Awa Marie Coll-Seck, executive director of the Roll Back Malaria Partnership, said malaria continues to kill millions in Africa because of poor funding and lack of access to medicines.
"The strong political commitment and leadership of endemic countries, resulting in substantially increased demand for international funding, will be required for continued success," she said.
"Many countries are asking for resources short of their full needs for national coverage," she added during the commemoration of World Malaria Day in Zambia's southern tourist town of Livingstone.
Roll Back Malaria, formed in 1998, is a network of key agencies, including the World Health Organisation, World Bank, United Nations Development Programme and UNICEF.
The event was attended by health ministers from southern Africa.
"Donors can only respond to country demands and priorities," Coll-Seck said.

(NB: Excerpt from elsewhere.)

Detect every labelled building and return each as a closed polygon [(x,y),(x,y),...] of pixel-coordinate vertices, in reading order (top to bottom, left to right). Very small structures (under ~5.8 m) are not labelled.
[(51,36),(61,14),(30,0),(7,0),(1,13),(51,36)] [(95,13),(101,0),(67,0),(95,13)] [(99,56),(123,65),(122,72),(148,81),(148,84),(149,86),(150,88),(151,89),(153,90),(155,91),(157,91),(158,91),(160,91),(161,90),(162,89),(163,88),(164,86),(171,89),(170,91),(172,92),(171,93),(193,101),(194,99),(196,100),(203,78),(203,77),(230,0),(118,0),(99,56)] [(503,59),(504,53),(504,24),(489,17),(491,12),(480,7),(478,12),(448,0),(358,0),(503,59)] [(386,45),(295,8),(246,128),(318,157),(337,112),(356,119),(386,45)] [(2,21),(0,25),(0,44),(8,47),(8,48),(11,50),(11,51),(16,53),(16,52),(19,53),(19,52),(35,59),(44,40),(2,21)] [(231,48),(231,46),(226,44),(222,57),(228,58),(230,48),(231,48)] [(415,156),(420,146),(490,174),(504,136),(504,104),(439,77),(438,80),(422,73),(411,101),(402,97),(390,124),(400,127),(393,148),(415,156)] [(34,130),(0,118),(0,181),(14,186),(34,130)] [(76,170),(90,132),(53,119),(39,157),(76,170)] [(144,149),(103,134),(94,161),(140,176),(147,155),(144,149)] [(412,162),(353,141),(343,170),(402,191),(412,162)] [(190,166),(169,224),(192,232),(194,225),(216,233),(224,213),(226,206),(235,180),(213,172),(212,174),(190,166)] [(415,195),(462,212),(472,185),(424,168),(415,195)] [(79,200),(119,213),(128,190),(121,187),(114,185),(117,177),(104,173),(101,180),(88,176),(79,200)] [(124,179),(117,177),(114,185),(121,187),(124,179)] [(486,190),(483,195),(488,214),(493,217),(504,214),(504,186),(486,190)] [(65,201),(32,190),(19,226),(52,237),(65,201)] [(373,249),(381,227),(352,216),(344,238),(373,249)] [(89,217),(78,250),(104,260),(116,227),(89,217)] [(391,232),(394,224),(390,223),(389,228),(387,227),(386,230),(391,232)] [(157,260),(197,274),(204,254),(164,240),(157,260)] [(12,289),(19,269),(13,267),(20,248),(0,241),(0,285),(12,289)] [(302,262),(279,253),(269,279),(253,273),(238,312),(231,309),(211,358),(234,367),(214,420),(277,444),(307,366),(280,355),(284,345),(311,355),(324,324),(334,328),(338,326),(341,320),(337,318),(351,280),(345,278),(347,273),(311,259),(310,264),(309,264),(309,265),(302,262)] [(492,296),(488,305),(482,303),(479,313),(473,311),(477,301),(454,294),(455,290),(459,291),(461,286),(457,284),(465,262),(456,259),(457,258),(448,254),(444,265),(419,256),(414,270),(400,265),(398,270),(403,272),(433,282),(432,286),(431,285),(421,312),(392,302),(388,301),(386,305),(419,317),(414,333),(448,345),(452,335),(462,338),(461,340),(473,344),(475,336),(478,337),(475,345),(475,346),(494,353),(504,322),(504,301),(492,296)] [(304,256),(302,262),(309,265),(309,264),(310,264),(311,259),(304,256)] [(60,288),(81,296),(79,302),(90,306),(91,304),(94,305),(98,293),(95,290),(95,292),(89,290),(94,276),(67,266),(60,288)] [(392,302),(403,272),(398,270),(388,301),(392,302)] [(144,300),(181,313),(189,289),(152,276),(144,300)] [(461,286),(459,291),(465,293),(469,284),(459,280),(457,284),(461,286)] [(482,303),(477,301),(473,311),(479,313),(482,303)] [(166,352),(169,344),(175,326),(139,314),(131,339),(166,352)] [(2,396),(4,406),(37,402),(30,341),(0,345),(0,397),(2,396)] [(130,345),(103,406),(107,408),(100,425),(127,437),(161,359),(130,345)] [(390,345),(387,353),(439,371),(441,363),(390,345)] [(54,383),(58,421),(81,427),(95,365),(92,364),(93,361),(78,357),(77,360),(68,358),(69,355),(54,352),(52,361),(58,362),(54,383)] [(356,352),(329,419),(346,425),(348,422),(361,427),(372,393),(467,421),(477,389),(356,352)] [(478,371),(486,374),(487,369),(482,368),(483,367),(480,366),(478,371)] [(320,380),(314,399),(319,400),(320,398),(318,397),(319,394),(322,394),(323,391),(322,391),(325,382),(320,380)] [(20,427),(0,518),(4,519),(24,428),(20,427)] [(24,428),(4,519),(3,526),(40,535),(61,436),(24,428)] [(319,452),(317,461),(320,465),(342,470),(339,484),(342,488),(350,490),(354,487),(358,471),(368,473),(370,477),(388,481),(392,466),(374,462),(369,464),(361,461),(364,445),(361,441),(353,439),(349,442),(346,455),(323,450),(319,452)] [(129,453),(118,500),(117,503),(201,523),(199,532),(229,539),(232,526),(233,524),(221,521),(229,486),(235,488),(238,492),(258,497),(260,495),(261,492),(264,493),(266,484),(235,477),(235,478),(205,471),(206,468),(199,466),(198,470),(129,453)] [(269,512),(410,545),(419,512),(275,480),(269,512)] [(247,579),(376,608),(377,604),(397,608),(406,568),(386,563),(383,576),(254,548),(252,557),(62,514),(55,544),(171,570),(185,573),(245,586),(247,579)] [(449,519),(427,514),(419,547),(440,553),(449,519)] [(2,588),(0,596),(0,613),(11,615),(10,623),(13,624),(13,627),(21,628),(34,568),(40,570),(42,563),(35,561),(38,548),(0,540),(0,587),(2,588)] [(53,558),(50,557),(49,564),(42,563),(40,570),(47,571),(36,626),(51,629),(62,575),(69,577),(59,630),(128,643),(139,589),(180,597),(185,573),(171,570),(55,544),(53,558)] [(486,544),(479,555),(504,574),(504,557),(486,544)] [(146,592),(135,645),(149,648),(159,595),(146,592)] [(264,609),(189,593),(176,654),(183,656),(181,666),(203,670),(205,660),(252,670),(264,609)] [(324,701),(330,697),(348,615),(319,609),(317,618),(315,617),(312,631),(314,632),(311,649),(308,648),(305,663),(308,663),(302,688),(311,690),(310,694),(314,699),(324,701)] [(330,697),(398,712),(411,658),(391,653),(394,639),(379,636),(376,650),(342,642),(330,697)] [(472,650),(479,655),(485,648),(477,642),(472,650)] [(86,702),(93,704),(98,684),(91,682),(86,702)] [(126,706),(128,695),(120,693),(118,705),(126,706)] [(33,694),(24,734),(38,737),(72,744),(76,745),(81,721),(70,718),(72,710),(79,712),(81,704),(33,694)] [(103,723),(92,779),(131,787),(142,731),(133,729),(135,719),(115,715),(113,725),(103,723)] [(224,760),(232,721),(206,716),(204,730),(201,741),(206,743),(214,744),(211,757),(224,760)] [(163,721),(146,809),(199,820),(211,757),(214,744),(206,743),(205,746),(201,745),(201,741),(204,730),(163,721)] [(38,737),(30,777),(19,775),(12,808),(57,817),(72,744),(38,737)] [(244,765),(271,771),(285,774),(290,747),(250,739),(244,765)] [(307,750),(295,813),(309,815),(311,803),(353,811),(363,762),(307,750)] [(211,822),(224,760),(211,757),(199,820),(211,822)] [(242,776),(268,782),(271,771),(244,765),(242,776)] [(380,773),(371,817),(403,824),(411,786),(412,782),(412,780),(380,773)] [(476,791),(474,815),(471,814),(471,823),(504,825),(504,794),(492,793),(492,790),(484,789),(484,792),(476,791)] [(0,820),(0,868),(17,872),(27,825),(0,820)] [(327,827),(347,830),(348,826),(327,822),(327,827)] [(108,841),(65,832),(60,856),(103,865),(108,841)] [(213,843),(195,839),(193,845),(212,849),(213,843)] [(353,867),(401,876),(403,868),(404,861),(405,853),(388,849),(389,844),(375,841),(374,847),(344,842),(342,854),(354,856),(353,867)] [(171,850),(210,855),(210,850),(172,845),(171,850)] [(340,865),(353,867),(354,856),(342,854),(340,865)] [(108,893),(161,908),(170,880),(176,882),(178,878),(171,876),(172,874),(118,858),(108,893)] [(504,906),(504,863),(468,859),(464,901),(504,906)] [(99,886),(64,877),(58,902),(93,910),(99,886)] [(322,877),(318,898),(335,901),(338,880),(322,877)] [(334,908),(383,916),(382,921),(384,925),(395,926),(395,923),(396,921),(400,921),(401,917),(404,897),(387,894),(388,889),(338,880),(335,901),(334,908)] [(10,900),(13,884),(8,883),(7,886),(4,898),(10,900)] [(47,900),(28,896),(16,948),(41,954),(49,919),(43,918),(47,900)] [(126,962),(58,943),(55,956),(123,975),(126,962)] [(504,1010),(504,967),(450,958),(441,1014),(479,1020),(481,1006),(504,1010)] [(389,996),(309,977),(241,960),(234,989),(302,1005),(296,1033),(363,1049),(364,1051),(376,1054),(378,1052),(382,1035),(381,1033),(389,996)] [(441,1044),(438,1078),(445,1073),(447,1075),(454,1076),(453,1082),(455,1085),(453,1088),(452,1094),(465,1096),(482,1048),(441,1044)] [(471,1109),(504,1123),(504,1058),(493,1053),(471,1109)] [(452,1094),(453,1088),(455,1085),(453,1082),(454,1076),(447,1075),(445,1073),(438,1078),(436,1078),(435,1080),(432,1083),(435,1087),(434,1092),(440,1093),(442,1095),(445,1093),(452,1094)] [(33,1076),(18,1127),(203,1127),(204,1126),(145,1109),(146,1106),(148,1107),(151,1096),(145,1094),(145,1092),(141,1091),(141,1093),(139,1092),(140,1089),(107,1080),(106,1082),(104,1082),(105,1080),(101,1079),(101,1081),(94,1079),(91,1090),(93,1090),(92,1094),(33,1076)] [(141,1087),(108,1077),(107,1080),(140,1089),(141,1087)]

Recent experiences have shown that malaria cases can be reduced by half in a matter of years if bold actions against the disease are made urgent, she added.
Malaria is prevalent among pregnant women and children under five years.
Roll Back Malaria said it will engage the G8 leading industrialised nations and other rich countries to show solidarity with endemic countries by providing multiple funding towards the fight against malaria.
Malaria kills more than a million people worldwide every year, with 90 percent of them in Africa, Roll Back Malaria said.